Data entries:
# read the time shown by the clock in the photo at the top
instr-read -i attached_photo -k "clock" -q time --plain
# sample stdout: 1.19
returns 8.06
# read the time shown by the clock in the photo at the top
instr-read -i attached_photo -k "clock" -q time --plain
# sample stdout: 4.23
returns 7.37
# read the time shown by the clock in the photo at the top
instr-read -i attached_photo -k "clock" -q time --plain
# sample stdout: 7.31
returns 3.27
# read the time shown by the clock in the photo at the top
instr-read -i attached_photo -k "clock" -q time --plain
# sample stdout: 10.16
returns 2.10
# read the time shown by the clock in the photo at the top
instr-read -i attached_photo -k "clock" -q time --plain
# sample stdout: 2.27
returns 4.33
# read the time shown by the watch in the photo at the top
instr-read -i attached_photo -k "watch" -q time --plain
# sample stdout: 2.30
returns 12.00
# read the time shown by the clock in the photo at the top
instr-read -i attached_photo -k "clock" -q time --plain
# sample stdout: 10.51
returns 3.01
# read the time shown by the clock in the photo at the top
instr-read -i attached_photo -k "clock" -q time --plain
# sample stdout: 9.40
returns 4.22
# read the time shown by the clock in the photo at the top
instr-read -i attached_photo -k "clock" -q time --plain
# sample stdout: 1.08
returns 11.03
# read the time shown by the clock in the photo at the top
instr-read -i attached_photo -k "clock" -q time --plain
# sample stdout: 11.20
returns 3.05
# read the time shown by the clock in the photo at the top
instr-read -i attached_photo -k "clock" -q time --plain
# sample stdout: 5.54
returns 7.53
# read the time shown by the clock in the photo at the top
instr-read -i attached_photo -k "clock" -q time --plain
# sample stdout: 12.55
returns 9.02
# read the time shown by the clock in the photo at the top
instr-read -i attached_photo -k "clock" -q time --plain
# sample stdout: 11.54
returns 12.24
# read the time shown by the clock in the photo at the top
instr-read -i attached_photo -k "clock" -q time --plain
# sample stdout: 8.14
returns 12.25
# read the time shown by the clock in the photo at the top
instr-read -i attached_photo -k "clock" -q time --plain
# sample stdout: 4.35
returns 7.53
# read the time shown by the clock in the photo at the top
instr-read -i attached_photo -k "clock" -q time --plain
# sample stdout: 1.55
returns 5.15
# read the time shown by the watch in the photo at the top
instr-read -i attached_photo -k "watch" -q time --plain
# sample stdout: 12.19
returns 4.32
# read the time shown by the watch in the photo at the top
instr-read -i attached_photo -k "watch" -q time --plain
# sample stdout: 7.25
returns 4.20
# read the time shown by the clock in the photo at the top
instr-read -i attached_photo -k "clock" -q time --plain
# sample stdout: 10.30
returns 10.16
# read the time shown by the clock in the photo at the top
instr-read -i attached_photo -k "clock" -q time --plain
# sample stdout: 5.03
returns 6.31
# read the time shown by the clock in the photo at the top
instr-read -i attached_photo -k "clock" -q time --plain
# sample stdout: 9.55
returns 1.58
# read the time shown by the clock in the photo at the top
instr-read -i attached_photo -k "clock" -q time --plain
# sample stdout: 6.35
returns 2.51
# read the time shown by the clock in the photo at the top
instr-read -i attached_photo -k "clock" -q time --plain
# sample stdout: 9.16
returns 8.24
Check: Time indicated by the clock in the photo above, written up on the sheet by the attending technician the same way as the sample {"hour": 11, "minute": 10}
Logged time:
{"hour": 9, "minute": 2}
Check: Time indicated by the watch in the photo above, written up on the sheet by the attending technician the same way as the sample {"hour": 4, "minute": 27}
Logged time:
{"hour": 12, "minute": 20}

• Instructions for the task
Please substitute "input_image" for every "attached_photo" in the records above and write them out again with nothing else changed.

• Finished exercise
# read the time shown by the clock in the photo at the top
instr-read -i input_image -k "clock" -q time --plain
# sample stdout: 1.19
returns 8.06
# read the time shown by the clock in the photo at the top
instr-read -i input_image -k "clock" -q time --plain
# sample stdout: 4.23
returns 7.37
# read the time shown by the clock in the photo at the top
instr-read -i input_image -k "clock" -q time --plain
# sample stdout: 7.31
returns 3.27
# read the time shown by the clock in the photo at the top
instr-read -i input_image -k "clock" -q time --plain
# sample stdout: 10.16
returns 2.10
# read the time shown by the clock in the photo at the top
instr-read -i input_image -k "clock" -q time --plain
# sample stdout: 2.27
returns 4.33
# read the time shown by the watch in the photo at the top
instr-read -i input_image -k "watch" -q time --plain
# sample stdout: 2.30
returns 12.00
# read the time shown by the clock in the photo at the top
instr-read -i input_image -k "clock" -q time --plain
# sample stdout: 10.51
returns 3.01
# read the time shown by the clock in the photo at the top
instr-read -i input_image -k "clock" -q time --plain
# sample stdout: 9.40
returns 4.22
# read the time shown by the clock in the photo at the top
instr-read -i input_image -k "clock" -q time --plain
# sample stdout: 1.08
returns 11.03
# read the time shown by the clock in the photo at the top
instr-read -i input_image -k "clock" -q time --plain
# sample stdout: 11.20
returns 3.05
# read the time shown by the clock in the photo at the top
instr-read -i input_image -k "clock" -q time --plain
# sample stdout: 5.54
returns 7.53
# read the time shown by the clock in the photo at the top
instr-read -i input_image -k "clock" -q time --plain
# sample stdout: 12.55
returns 9.02
# read the time shown by the clock in the photo at the top
instr-read -i input_image -k "clock" -q time --plain
# sample stdout: 11.54
returns 12.24
# read the time shown by the clock in the photo at the top
instr-read -i input_image -k "clock" -q time --plain
# sample stdout: 8.14
returns 12.25
# read the time shown by the clock in the photo at the top
instr-read -i input_image -k "clock" -q time --plain
# sample stdout: 4.35
returns 7.53
# read the time shown by the clock in the photo at the top
instr-read -i input_image -k "clock" -q time --plain
# sample stdout: 1.55
returns 5.15
# read the time shown by the watch in the photo at the top
instr-read -i input_image -k "watch" -q time --plain
# sample stdout: 12.19
returns 4.32
# read the time shown by the watch in the photo at the top
instr-read -i input_image -k "watch" -q time --plain
# sample stdout: 7.25
returns 4.20
# read the time shown by the clock in the photo at the top
instr-read -i input_image -k "clock" -q time --plain
# sample stdout: 10.30
returns 10.16
# read the time shown by the clock in the photo at the top
instr-read -i input_image -k "clock" -q time --plain
# sample stdout: 5.03
returns 6.31
# read the time shown by the clock in the photo at the top
instr-read -i input_image -k "clock" -q time --plain
# sample stdout: 9.55
returns 1.58
# read the time shown by the clock in the photo at the top
instr-read -i input_image -k "clock" -q time --plain
# sample stdout: 6.35
returns 2.51
# read the time shown by the clock in the photo at the top
instr-read -i input_image -k "clock" -q time --plain
# sample stdout: 9.16
returns 8.24
Check: Time indicated by the clock in the photo above, written up on the sheet by the attending technician the same way as the sample {"hour": 11, "minute": 10}
Logged time:
{"hour": 9, "minute": 2}
Check: Time indicated by the watch in the photo above, written up on the sheet by the attending technician the same way as the sample {"hour": 4, "minute": 27}
Logged time:
{"hour": 12, "minute": 20}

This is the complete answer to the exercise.